I know when I get back to my pile, I’ll be refreshed and ready to work again.
This is what I mean about “switching gears.” If my interest is waning on one project, I go over to another one for awhile. I even do this with writing. Computers make this so much easier for me; I can go back and forth between several documents at once.
This time-management method, if I can be so bold as to call it that, is an anathema to some people. There’s even a diagnosis for those who are afflicted with an overactive sense of persistence: obsessive-compulsive personality disorder. It’s not the same as obsessive-compulsive disorder. An example of the former would be a doctor who is determined to finish his paperwork while a patient is waiting to see him.
Some people can’t unglue themselves from the task at hand; I struggle to stick with it. I suppose I should congratulate myself on getting anything done. Though I always have at least two books, two writing projects and two knitting patterns going at once, eventually I do finish them.
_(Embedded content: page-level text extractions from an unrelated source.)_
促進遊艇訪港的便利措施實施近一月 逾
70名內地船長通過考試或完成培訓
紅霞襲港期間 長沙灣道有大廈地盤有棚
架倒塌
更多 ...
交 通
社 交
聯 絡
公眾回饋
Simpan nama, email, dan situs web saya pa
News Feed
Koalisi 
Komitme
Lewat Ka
There may be a genetic component to attention deficiency. I can certainly trace mine right back to my father. He liked to watch hockey on television while listening to baseball on the radio. When my sister and I were young, my mother worked part-time at a fabric store several evenings a week. If Dad was in charge of supper, the three of us would sit around the table with the evening news on the portable TV, eating, with books propped up in front of us.
Is it any wonder I can’t concen—hey, look, a bird!